TEXT SEGMENT =
Discovering music by triangulation


Green Man main stage
Photo licensed under creative commons.
This time last week I was at The Green Man Festival in a beautiful part of Wales, soaking up lots of music on the fringes of the new and old folk scenes (plus a moderate amount of rain, but not enough to spoil the weekend). Much of the fun is checking out the bands in the line-up of whom you haven't heard. But how do you choose which unknown act to see when there are two or three on at the same time?

A few days before the festival eMusic was formally launched in the UK, and I signed up for two-week trial with 25 free downloads. I started searching for some of the Green Man acts, and was delighted to find that a fellow user had already created a playlist of the acts at the festival. I used half my free downloads to try out some of these acts, with the intention of using the remainder to get more tracks from the acts I enjoyed at the festival (it hasn't quite worked out that way: instead I used the rest of my allocation exploring more new stuff, and 'saved for later' some of my favourite Green Man acts).

Having spent a couple of days auditioning some of the acts on my Mac, we arrived at the festival, and the opinions I'd formed got spliced with the recommendations of the friends who were camping with us.

It's all these 'inputs' together — auditioning sample tracks, word-of-mouth recommendations, and actually seeing the acts perform — that will guide my future purchases. You could call it a kind of discovery triangulation.

And of course more inputs keep arriving. I've been checking the lists of favourites on the Green Man message boards (requires free registration) and realising that I missed some great performances. You can't watch three stages at once.

DATASET RECORDS =
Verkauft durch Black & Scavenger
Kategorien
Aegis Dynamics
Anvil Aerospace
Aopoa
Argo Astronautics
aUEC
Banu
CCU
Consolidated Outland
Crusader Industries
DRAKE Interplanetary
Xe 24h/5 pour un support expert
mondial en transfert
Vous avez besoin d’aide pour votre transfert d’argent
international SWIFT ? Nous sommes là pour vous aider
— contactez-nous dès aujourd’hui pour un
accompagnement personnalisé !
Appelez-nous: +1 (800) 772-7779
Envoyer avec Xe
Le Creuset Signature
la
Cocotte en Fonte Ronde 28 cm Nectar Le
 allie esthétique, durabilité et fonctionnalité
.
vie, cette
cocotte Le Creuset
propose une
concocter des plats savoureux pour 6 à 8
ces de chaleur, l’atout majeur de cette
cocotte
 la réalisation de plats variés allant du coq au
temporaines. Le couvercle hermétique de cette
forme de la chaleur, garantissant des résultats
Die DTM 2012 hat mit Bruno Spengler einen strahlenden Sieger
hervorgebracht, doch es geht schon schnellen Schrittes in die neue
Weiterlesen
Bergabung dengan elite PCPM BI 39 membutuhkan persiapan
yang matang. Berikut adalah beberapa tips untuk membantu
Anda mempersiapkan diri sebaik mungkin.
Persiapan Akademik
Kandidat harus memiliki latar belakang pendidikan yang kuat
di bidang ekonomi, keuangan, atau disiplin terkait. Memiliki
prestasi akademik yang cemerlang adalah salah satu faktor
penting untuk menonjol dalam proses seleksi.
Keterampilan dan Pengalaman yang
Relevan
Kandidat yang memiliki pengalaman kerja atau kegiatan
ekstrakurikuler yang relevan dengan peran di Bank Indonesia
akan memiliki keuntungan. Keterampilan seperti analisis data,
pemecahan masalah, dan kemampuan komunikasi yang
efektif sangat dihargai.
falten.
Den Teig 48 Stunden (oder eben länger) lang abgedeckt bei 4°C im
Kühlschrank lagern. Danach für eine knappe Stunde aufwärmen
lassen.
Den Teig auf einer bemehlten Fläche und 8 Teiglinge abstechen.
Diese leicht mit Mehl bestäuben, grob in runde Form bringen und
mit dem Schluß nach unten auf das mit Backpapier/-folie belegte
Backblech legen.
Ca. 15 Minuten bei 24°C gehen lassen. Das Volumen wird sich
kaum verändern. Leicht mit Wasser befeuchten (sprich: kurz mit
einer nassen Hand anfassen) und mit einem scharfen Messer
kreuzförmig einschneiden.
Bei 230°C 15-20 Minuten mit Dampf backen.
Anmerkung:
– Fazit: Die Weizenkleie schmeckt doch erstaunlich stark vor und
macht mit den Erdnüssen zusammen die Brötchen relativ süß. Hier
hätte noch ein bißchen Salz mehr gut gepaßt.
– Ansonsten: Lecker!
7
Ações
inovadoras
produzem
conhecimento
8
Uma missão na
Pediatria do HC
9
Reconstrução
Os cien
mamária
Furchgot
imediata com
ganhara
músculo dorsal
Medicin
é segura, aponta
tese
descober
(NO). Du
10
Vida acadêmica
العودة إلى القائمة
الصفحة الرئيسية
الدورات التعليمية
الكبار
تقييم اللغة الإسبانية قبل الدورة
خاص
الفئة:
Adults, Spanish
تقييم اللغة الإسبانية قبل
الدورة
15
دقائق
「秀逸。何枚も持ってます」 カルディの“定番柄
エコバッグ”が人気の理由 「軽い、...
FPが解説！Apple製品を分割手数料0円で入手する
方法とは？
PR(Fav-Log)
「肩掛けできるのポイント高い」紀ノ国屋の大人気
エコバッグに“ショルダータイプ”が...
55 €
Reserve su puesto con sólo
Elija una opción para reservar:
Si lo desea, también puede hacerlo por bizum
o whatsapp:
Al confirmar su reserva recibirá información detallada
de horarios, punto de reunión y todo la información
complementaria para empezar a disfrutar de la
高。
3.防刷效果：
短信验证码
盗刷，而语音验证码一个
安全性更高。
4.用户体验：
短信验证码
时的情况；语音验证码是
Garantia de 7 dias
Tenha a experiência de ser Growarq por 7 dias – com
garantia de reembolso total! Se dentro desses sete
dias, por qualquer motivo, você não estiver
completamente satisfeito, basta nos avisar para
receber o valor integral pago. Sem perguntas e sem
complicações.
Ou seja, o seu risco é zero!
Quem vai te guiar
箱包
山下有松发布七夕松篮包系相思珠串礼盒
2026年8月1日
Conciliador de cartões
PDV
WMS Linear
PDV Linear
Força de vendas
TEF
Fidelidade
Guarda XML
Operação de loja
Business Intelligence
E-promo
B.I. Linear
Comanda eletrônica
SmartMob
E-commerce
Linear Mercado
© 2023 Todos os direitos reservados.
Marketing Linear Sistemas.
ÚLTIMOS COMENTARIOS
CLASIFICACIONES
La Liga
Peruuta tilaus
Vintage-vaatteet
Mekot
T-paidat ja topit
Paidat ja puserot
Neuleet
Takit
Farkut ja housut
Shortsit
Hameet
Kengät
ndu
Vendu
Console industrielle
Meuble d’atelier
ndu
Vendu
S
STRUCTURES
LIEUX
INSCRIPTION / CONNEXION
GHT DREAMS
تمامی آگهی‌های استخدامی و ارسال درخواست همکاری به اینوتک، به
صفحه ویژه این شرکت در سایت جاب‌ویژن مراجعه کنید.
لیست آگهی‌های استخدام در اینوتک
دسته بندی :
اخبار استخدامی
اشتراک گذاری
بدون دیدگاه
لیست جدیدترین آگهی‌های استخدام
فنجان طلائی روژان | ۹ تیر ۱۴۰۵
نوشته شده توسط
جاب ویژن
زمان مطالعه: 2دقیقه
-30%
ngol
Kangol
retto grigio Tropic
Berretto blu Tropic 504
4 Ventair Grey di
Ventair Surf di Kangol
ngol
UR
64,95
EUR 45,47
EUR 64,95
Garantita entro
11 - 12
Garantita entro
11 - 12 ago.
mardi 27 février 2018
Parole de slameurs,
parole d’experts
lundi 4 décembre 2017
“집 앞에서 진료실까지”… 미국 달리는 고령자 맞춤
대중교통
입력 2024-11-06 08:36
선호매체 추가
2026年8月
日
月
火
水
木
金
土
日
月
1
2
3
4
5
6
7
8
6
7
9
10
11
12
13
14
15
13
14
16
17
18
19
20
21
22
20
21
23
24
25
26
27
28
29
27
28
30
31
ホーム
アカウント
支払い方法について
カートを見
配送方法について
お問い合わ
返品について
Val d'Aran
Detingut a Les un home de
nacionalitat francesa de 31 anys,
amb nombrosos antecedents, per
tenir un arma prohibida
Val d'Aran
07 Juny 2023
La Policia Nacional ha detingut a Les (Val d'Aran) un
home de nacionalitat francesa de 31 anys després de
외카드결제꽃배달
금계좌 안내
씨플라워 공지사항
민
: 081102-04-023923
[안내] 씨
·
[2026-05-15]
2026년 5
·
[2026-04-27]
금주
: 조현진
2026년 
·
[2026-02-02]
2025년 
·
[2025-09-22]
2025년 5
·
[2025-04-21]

QUESTIONS =
1. In the music discovery post, how many free downloads came with the eMusic two-week trial?
2. Quote the stretch of the music discovery post from "A few days before" through "Green Man acts).".
The listing comes from a source other than the music discovery post.

ANSWER LIST =
1. The trial came with 25 free downloads.

2.
A few days before the festival eMusic was formally launched in the UK, and I signed up for two-week trial with 25 free downloads. I started searching for some of the Green Man acts, and was delighted to find that a fellow user had already created a playlist of the acts at the festival. I used half my free downloads to try out some of these acts, with the intention of using the remainder to get more tracks from the acts I enjoyed at the festival (it hasn't quite worked out that way: instead I used the rest of my allocation exploring more new stuff, and 'saved for later' some of my favourite Green Man acts).